As The French Table’s Sarah Guignard put it, ‘They did better in the £6-8 range and that’s a good one to work with.’
In other words, while the hit rate in this section was lower than in others, there were more decent wines put through this year than in the past, and at a more saleable price.
When it got to the higher prices, there wasn’t enough with the ‘wow factor’. And you need that so you can recommend it, otherwise the customer won’t go
for it. Sarah Guignard, The French Table
A consistent failing was confection rather than genuine fruit. Often wines were baked and fuzzy with too much oak. Louise Gordon, The Westbury
Kleine Zalze Cellar Selection Pinotage 2007, Stellenbosch, South Africa
£5.70 @ Matthew Clark
Winegummy, with blackberry cedar and tobacco, at least one taster thought this might be an Aussie Shiraz, for the way in which it delivers a wallop of ripe juice on the palate. ‘Soft fruits, ripe tannins and good length,’ said Will Buckland.

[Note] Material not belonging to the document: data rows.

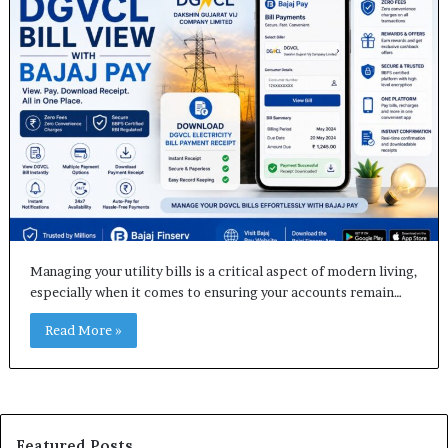
Managing your utility bills is a critical aspect of modern living,
especially when it comes to ensuring your accounts remain…
Read More »
Featured Posts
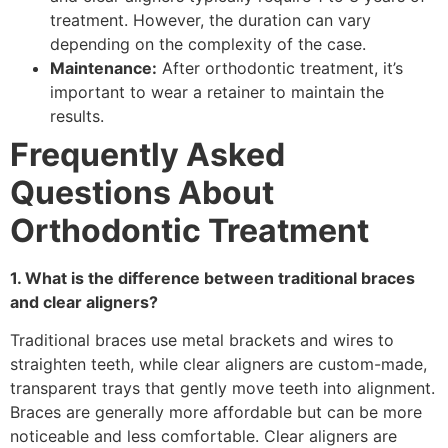
treatment. However, the duration can vary
depending on the complexity of the case.
Maintenance:
After orthodontic treatment, it’s
important to wear a retainer to maintain the
results.
Frequently Asked
Questions About
Orthodontic Treatment
1. What is the difference between traditional braces
and clear aligners?
Traditional braces use metal brackets and wires to
straighten teeth, while clear aligners are custom-made,
transparent trays that gently move teeth into alignment.
Braces are generally more affordable but can be more
noticeable and less comfortable. Clear aligners are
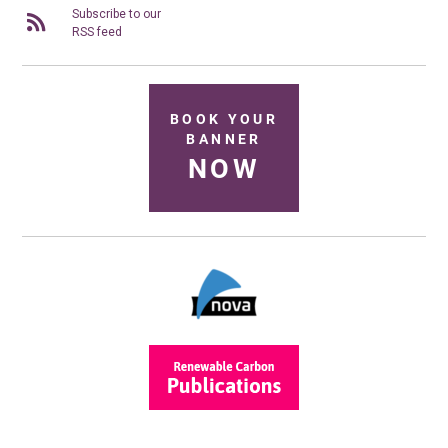
Subscribe to our
RSS feed
BOOK YOUR
BANNER
NOW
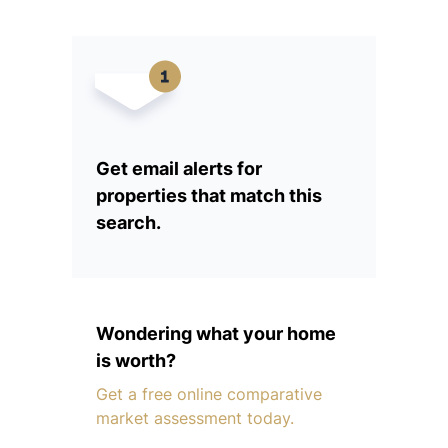
Get email alerts for
properties that match this
search.
Wondering what your home
is worth?
Get a free online comparative
market assessment today.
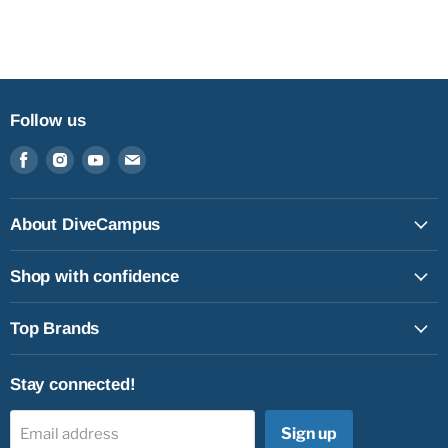
Follow us
Find
Find
Find
Find
us
us
us
us
on
on
on
on
Facebook
Instagram
Youtube
Email
About DiveCampus
Shop with confidence
Top Brands
Stay connected!
Sign up
Email address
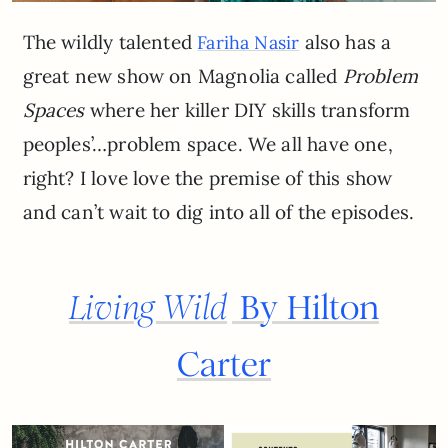
The wildly talented
also has a
Fariha Nasir
great new show on Magnolia called
Problem
Spaces
where her killer DIY skills transform
peoples’…problem space. We all have one,
right? I love love the premise of this show
and can’t wait to dig into all of the episodes.
Living Wild
By Hilton
Carter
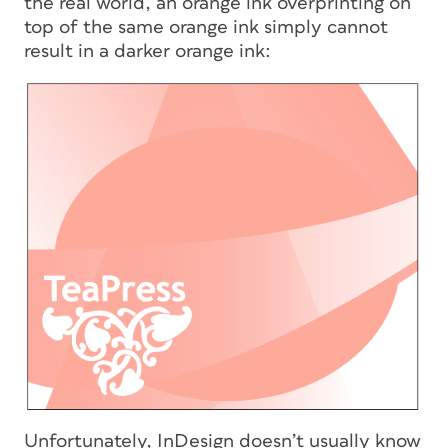
the real world, an orange ink overprinting on
top of the same orange ink simply cannot
result in a darker orange ink:
Unfortunately, InDesign doesn’t usually know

Edmeades Mendocino Zinfandel 2006, Jackson Family Wines, Mendocino, California, USA
£10.11 @ John E Fells & Sons
Perfumed raspberry jam overlaid with a gentle spiciness. An easy-drinking style, but there’s good tannin here, too, and it would perform well with food, particularly, the panel felt, pork belly or lamb.
Liguai 2006, Vina Perez Cruz, Maipo Valley, Chile
£14.98 @ Novum Wines
Rounded, full and lingering. Plenty of warm-climate dark-fruit (Cabernet?) sweetness, leavened with a winsome eucalyptal note and coffee-roast oak. ‘Perfect with roast partridge,’ opined Roger Jones, while the more down-home Angus McNab went for lamb, beef or venison.
Pizzorno Don Prospero Tannat 2004, Canelon Chico, Uruguay
£5.68 @ Barwell & Jones Ltd
Pepper, plums and black fruits. Quite leafy, but lively, too, with a dry, spicy palate.
La Puerta Bonarda Reserva 2006, Valle De La Puerta, Famatina Valley, Argentina
£6.35 @ Patriarche Wine Agencies
Black fruit, brambly and spicy, it’s ripe but nonetheless quite fresh on the palate with a long finish.
Rosso Classic 2006, Francis Ford Coppola Presents Rosso & Bianco, Sonoma Valley, California, USA
£7.92 @ Mentzendorff & Co Ltd
Plummy and smoky, with sweet morello cherry topnotes, this is mid-weight, but with good length and a soft finish.
Sonoma Zinfandel 2006, Sebastiani, California, USA
£8.24 @ Berkmann Wine Cellars
Juicy, sweet ripe-berry attack, with a warm, spicy twist of liquorice on the mid-palate. Finish is smoky-sweet. ‘Concentrated, ripe and persistent,’ said Kelvin McCabe.
Eikendal Classique 2005, Stellenbosch, South Africa
£10.90 @ Barwell & Jones Ltd
Smoky and earthy, with deep, dark, black figgy fruits and firm tannins. ‘Slightly austere,’ warned Laura Rhys. ‘But it will age.’
Altazor 2006, Undurraga, Maipo Valley, Chile
£24.99 @ De Bortoli (UK) Ltd
Big sweet red fruits with an attractive sour, spicy lick of liquorice and menthol on the mid-palate. A really attractive wine that only missed out on the Gold List for reasons of price.